Transcribe all of the data exactly. Images stay out.

(GIVEN DATA Opens)

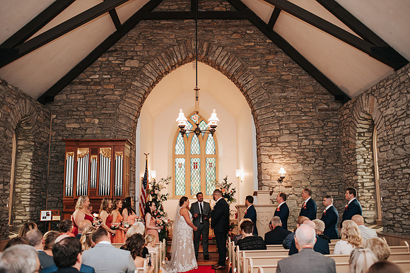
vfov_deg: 37.7
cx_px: 205
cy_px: 136
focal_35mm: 35
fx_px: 401
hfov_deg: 54.2
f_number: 2.8
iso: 900
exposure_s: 1/200
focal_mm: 35
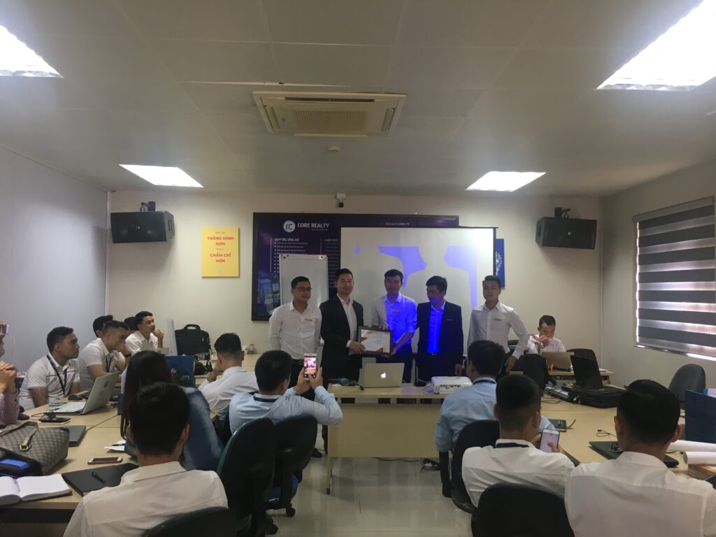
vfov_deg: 48.2
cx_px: 358
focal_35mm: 29
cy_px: 268
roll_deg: -0.7
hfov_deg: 61.7
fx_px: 600
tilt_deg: +1.5
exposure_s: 1/33
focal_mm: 4.15
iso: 80
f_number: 2.2
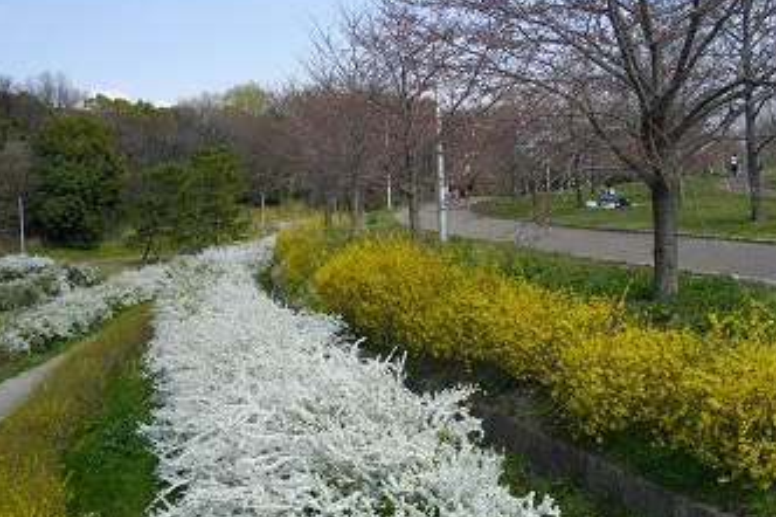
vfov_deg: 34.1
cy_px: 234
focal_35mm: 39
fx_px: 840
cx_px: 408
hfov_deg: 49.6
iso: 100
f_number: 5.5
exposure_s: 1/320
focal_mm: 5.7
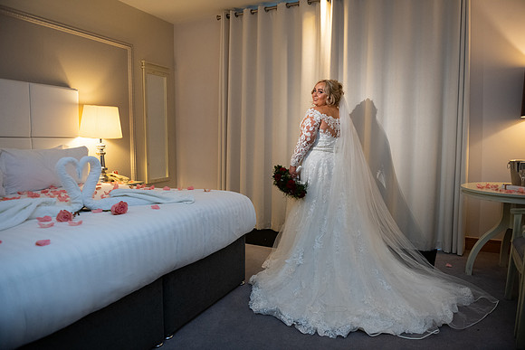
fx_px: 350
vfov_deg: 53.2
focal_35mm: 24
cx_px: 262
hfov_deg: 73.7
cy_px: 175
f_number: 3.5
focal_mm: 24
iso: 1250
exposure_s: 1/160
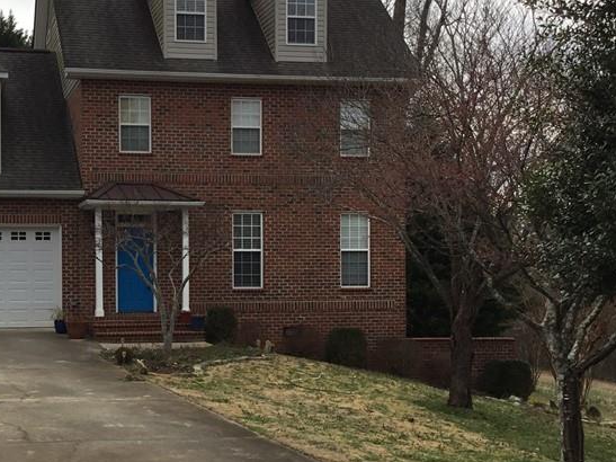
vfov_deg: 25.2
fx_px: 1032
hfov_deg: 32.3
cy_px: 287
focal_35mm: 58
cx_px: 116
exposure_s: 1/409
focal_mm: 3.3
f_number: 2.4
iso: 25
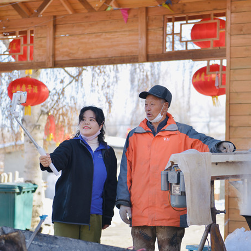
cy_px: 127
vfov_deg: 19.1
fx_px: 747
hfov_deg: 19.0
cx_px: 163
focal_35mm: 91
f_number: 2.8
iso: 180
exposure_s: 1/500
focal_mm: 70
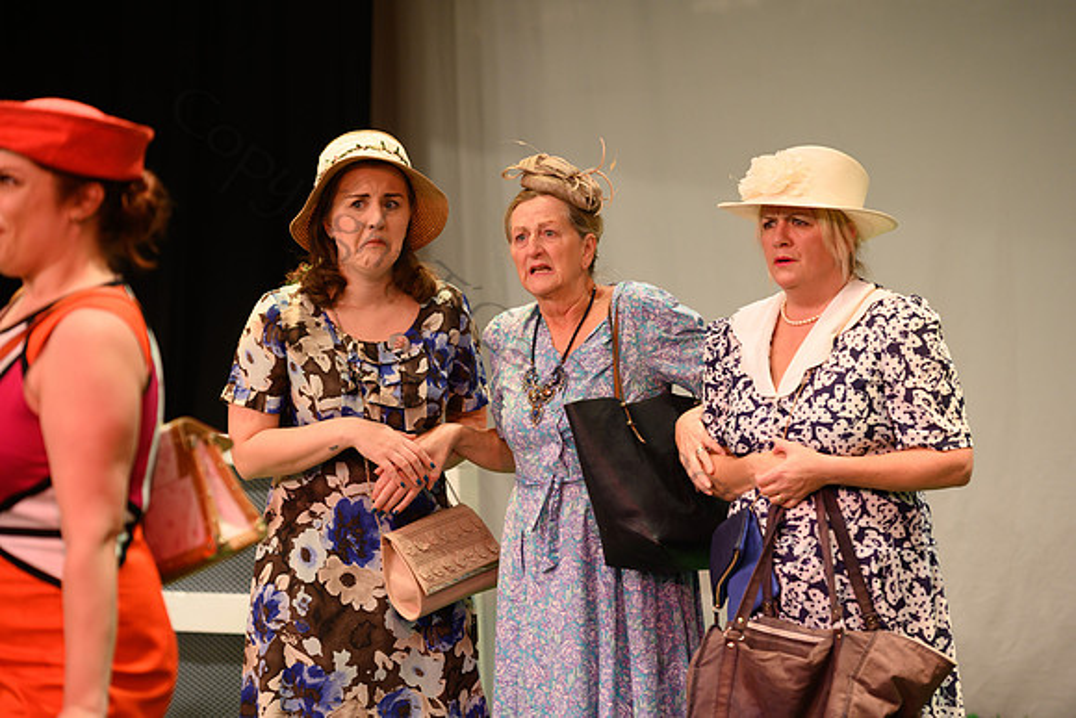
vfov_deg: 11.2
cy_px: 359
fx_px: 3647
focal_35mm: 122
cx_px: 538
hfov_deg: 16.8
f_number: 2.8
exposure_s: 1/125
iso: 800
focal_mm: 122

(GIVEN DATA Closes)

* _FINAL ANSWER_
vfov_deg: 37.7
cx_px: 205
cy_px: 136
focal_35mm: 35
fx_px: 401
hfov_deg: 54.2
f_number: 2.8
iso: 900
exposure_s: 1/200
focal_mm: 35
vfov_deg: 48.2
cx_px: 358
focal_35mm: 29
cy_px: 268
roll_deg: -0.7
hfov_deg: 61.7
fx_px: 600
tilt_deg: +1.5
exposure_s: 1/33
focal_mm: 4.15
iso: 80
f_number: 2.2
vfov_deg: 34.1
cy_px: 234
focal_35mm: 39
fx_px: 840
cx_px: 408
hfov_deg: 49.6
iso: 100
f_number: 5.5
exposure_s: 1/320
focal_mm: 5.7
fx_px: 350
vfov_deg: 53.2
focal_35mm: 24
cx_px: 262
hfov_deg: 73.7
cy_px: 175
f_number: 3.5
focal_mm: 24
iso: 1250
exposure_s: 1/160
vfov_deg: 25.2
fx_px: 1032
hfov_deg: 32.3
cy_px: 287
focal_35mm: 58
cx_px: 116
exposure_s: 1/409
focal_mm: 3.3
f_number: 2.4
iso: 25
cy_px: 127
vfov_deg: 19.1
fx_px: 747
hfov_deg: 19.0
cx_px: 163
focal_35mm: 91
f_number: 2.8
iso: 180
exposure_s: 1/500
focal_mm: 70
vfov_deg: 11.2
cy_px: 359
fx_px: 3647
focal_35mm: 122
cx_px: 538
hfov_deg: 16.8
f_number: 2.8
exposure_s: 1/125
iso: 800
focal_mm: 122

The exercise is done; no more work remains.